Very interesting essay.  Of course Wolfe's world-building is the kind that Heinlein championed, "The door dilated", but taken much farther than Heinlein ever did, even in /The Moon is a Harsh Mistress/.
 
>' The other way Wolfe is generally different than Tolkien is that most of his world-building is in authentically science fictional terms (barring, of course, the Soldier series and the Wizard-Knight series). That is, in all twelve books of the Solar Cycle Wolfe is creating not 'alternate realms' of 'sword and sorcery' (oh yes, it sometimes looks and feels like this to a large degree so that he is often labeled 'science fantasy'), but genuine far-future, technologically advanced (so vastly advanced that it is in long forgotten decay), space-faring, interplanetary, alien ecospheres and economies.
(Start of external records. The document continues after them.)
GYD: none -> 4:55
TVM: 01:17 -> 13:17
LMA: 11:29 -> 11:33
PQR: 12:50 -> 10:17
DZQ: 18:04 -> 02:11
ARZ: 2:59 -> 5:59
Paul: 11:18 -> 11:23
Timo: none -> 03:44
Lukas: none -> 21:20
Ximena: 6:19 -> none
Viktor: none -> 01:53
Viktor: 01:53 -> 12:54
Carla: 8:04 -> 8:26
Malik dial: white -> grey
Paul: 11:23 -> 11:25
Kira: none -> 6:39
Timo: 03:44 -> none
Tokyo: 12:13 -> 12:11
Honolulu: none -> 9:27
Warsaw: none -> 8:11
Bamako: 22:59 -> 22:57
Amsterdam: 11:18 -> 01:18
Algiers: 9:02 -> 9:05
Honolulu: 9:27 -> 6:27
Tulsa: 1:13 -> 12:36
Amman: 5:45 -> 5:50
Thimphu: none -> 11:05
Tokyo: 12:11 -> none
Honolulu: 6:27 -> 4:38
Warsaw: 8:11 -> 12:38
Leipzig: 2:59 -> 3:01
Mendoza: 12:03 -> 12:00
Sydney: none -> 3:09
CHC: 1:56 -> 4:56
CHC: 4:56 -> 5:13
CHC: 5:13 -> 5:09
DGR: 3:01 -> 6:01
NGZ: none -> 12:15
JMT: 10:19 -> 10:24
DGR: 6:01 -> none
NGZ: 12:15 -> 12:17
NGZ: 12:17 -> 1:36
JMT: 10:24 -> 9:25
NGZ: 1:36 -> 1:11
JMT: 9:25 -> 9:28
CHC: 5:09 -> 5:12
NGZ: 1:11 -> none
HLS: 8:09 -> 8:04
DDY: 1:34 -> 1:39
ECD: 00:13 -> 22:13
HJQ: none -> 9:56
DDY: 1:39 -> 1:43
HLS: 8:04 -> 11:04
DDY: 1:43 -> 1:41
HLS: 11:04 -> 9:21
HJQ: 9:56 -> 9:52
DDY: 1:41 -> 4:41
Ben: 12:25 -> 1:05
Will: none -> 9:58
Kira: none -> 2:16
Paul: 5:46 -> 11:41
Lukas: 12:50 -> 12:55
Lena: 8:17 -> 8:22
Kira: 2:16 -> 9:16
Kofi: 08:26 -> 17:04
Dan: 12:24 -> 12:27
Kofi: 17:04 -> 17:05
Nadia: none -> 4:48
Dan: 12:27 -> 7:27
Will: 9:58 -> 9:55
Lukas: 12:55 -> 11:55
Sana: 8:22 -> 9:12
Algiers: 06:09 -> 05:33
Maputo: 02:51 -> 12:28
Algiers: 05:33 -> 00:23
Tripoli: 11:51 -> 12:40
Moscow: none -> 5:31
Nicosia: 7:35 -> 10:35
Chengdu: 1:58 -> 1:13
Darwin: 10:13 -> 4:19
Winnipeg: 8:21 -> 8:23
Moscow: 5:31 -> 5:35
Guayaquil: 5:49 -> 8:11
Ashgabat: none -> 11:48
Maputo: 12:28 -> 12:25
The Solar Cycle is indeed a subversive or alternative or 'punk' form of classic Heroic Fantasy, but it is in irreducibly science fictional terms. Of course, Wolfe also writes these books in a way that richly and readily includes the 'fantastic': the paranormal, the preternatural, the supernatural, the 'transcendant', the spiritual, the 'trans-dimensional'
(though curiously, nothing authentically 'magical' that I can see). 

How about the analept of the alzabo and the effect of drinking blook on the inhumi?  After a moment's thought, the only way I can understand these is as magic, specifically the principle of contagion (if I have it right).  Even if you believe in Lamarckian inheritance, the effect of memory and decisions on DNA or anything else located outside the brain is clearly very subtle--for instance, children aren't born knowing their biological parents' language--not what seems to happen to the inhumi or even to alzabo addicts.  Though actually I'm not clear on what happens to alzabo-heads who don't happen to be carrying the Claw.
 
> In this sense it is also fantasy literature but more in the vein of Lovecraft or Gaiman or Tim Powers or 'magic realism' or what have you. This kind of fantasy is neither Tolkien's Middle Earth on the one hand nor Mervyn Peake's Gormenghast on the other (though it includes a 'feel' from both). So when I call Wolfe's writing 'science fantasy' what I mean is something like 'science fiction fantasy', which I know is uncomfortable (not to say oxymoronic!) to some out there. But Wolfe's fiction is nothing if not uncomfortable, uncategorisable, and disturbing – but all, in my opinion, in ways that are ultimately enlightening and humanising.'

Certainly uncomfortable and disturbing in some ways, but genre confusions don't bother me.  Wolfe seems to care that what Decuman and Typhon do is hypnotism of some very strange sort, not magic, but I don't see why he cares.